Hay que tomar en cuenta que dentro de la lógica de la serie, el enemigo más importante es un grupo de personas, los Flag Smashers, que reniega de la idea de nación. ¿Y qué puede haber más amenazante para el Capitán Estados Unidos que gente que cuestione no sólo su intervencionismo sino la misma idea de nación, el sustento mismo del relato que lo creó? Si recurrimos al inconsciente colectivo esa ha de ser la verdadera razón para que el ataque final de los Smashers suceda nada más y nada menos que en Nueva York, la ciudad donde todo pasa (en las imágenes en movimiento hollywoodenses). Un nacionalismo que no se ha debilitado como mito aunque sí ante las identidades, las transnacionales y millones de personas vinculadas por redes, requiere un enemigo que lo haga parecer amenazado. Michael Moore parece tener razón al contar la historia de su país como la de un pueblo armado y temeroso buscando amenazas.[2] Y la amenaza más grande en este momento parece que es justamente que la crisis de los estados nación se acreciente ante organismos internacionales y pequeños grupos organizados. ¿Por eso el Capitán termina por negociar sin éxito frente a ambos, intentando recalcar una autoridad moral que sólo tiene ante su propio pueblo –la gente que valida su título en el último episodio–, porque su fuerza es insuficiente?

En los últimos cinco o seis años Slavoj Žižek ha dicho una y otra vez que lo mejor que le podía pasar al mundo era que Donald Trump, primero ganara y luego se mantuviera en el poder, porque así podemos ver a los estadounidenses tal como son. Y antes de esta serie me parecía que tenía razón. Ahora pienso que el güerejo de ojos azules es muy transparente, demasiado fácil; que ahora lo que necesitamos es que el Capitán América sea negro porque el universo simbólico de las imágenes en movimiento del conglomerado Hollywood/streaming se ha transformado como reflejo de un nuevo balance político. El riesgo no era el fascismo estrambótico-fársico de Trump como lo probó la solidez del acuerdo democrático estadounidense, sino la fuerza militar como sustento de la idea de patria.

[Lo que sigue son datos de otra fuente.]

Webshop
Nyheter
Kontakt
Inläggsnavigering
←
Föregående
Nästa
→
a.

Sin embargo, hay algo más allá de la obviedad necesaria de analizar, de nuevo, el poder intervencionista de Estados Unidos y sus móviles: que el Capitán frente a los Flag Smashers refleja que la idea de nación en sí, la idea de cada nación, está en crisis entre el amor al terruño, la identidad como acto político, las fuerzas económicas desarraigadas y los vínculos globales entre la gente común y corriente. El Capitán luce particularmente ridículo porque el todo orden mundial construido sobre grandes comunidades imaginadas total o parcialmente homogéneas está dando de sí. En cierto modo es nuestro semejante: el representante de lo más conflictivo de todas nuestras banderas.

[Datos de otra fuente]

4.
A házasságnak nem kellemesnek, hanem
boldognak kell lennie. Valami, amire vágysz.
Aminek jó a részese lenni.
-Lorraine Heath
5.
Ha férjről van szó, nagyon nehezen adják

Abel Muñoz Hénonin dirige Icónica e imparte clases en la Escuela Superior de Cine, la Universidad Iberoamericana y el Centro de Capacitación Cinematográfica. Estudia el doctorado en Filosofía, Arte y Pensamiento Social en la Escuela Europea de Postgraduados. Coeditó con César Albarrán Torres el dossier “Latin American Cinema Today: An Unsolved Paradox” de Senses of Cinema 89 (diciembre 2018).


[1] Hay una opción más triste, casi inconfesable, para que Obama haya recibido ese premio antes de haber hecho nada para ganárselo: que lo haya recibido por ser el primer presidente “negro”* de Estados Unidos, lo que sería denigrante tanto para él como para quienes lo otorgaron, en particular porque el premio Nobel de la Paz, sobre todo en las últimas décadas ha sido verdaderamente diverso y mayormente digno. (Otra excepción puede ser Abiy Ahmed Ali, el actual primer ministro de Etiopía, que en el momento de escribir estas líneas está teniendo un papel, por decir lo menos, “equívoco” en la Guerra Civil y el hambruna en la región de Tigray.)

* Pongo “negro” entre comillas porque desde Latinoamérica Obama no es negro sino un mestizo más, un mulato, alguien como nosotros.

[2] Ver “Una breve historia de Estados Unidos” (“A Brief History of the United States of America”) en Masacre en Columbine (Bowling for Columbine, 2002).